In essence, the “inventory-based” category where FDI is prohibited – as per the new guidelines – would almost become redundant and all FDI flows in to B2C [business to customer] in e-commerce will pass muster under marketplace. This is nothing short of skulduggery to legitimize all that is already happening.

All big companies viz., Flipkart, Snapdeal, Amazon etc have all the ‘logistics’ wherewithal for timely delivery of goods and handle after sale services etc. They not only keep an eye on availability of all sought after goods, their sources/points of supply, contractual agreements but also keep sufficient stocks in their own store houses. They are very well positioned and adequately equipped to initiate and successfully consummate a sales transaction.

Yet, to give an impression that they are not sellers, they employ all sorts of documentation techniques . Thus, the e-company goads seller to raise invoice even as it continues to handle entire sale transaction. This way, it leaves an impression that it does not own the goods and therefore, will not be deemed to be a retailer.

The guidelines will allow them to continue business as usual as merely asking for address/contact details of seller or requiring him to give post-sale service or ensure customer satisfaction are hardly any deterrent. Warrantee/guarantee of goods and services is any way the responsibility of the manufacturer.

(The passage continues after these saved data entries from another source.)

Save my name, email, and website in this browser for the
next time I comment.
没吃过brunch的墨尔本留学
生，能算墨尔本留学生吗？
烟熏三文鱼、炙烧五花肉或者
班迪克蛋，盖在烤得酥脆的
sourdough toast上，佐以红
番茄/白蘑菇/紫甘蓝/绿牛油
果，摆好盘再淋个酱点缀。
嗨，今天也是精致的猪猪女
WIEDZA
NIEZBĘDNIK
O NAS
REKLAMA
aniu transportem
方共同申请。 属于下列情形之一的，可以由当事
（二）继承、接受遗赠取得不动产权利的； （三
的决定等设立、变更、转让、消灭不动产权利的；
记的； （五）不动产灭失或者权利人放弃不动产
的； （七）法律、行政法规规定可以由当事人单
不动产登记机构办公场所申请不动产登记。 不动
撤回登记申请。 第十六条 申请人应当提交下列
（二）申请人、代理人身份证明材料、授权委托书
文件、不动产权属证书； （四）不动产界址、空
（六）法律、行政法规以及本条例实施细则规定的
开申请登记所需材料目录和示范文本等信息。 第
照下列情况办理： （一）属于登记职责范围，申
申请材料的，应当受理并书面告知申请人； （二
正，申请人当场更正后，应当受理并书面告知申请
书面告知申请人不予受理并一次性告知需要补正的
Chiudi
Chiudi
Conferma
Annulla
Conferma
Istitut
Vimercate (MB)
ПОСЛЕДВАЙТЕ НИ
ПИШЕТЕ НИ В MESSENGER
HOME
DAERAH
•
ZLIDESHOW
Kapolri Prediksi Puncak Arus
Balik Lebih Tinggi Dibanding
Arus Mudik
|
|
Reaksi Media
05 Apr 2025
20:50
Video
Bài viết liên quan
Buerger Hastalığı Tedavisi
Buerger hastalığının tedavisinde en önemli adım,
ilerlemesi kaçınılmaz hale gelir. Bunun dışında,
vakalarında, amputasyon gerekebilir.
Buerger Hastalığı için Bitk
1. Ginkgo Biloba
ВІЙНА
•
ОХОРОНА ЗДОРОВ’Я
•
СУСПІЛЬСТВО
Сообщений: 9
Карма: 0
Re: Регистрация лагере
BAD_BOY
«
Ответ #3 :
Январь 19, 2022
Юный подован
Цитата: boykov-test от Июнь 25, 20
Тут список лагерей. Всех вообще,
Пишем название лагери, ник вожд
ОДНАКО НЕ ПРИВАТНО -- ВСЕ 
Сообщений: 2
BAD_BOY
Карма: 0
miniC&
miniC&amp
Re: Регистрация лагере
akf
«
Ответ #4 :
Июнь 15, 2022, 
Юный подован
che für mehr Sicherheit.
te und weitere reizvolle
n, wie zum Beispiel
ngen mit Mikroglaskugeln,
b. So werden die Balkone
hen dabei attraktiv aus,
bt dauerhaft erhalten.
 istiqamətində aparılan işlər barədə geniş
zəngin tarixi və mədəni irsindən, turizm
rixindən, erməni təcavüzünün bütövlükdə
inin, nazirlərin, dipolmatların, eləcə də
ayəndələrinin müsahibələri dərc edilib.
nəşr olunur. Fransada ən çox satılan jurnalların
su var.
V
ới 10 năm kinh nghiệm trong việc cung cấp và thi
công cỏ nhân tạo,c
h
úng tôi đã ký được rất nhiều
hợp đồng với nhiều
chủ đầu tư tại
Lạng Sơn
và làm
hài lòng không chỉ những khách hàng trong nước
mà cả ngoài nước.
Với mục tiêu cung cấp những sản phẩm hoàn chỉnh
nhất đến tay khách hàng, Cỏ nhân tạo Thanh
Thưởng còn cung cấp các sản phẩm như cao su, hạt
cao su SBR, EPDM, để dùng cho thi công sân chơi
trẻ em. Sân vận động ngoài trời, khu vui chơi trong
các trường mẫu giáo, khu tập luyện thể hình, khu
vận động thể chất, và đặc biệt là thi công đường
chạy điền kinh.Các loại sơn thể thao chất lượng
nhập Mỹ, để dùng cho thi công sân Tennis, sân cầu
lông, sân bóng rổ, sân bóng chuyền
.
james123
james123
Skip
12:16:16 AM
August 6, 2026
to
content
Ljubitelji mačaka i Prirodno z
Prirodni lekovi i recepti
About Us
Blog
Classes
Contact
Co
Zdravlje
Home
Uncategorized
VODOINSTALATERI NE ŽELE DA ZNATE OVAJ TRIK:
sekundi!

In short, nothing has changed except that what could be perceived as illegal under earlier dispensation, the guidelines have made it legal. Plus, it has given bureaucrats a lot of room to exercise discretion. They will decide classification of an activity viz., marketplace or inventory based. Other riders such as 25% threshold or no discounts will unnecessarily invite displeasure of even those [read Flipkart, Amazon et al] whom government is trying to please.

The government should play from the straight bat. The genesis of the problem lies in its de facto shutting the door to FDI in MBR. Unnecessary distinctions/classifications such as ‘single-brand’ and ‘multi-brand’ – a practice unique to India – have further complicated matters. All over the world, retail is treated as ‘retail’ without any differentiation. Why cannot we follow this practice? Why cannot government allow 100% FDI in MBR, already permitted in single-brand? Why cannot it put in place a uniform policy dispensation?

Once the anomaly with regard to foreign investment in physical segment is removed, the government will have no hitch in letting 100% FDI in e-commerce retail or B2C as well [it does not need to indulge in tricking]. With this, both retailers and e-tailors will be on a level playing field and can proactively engage in an open and transparent manner with foreign investors.

The government would have ended up providing a “stable” and “attractive” policy environment. Apart from funds already in staying here, there will be unprecedented scope for more FDI. An added bonus will be by way of brick-and-mortar companies withdrawing pending cases in court [under the guidelines, discrimination persists; hence cases won’t be withdrawn].

Will Modi crack the whip to bring about these drastic policy changes instead of remaining stuck in grooves [courtesy party’s intransigent stance on FDI in MBR]?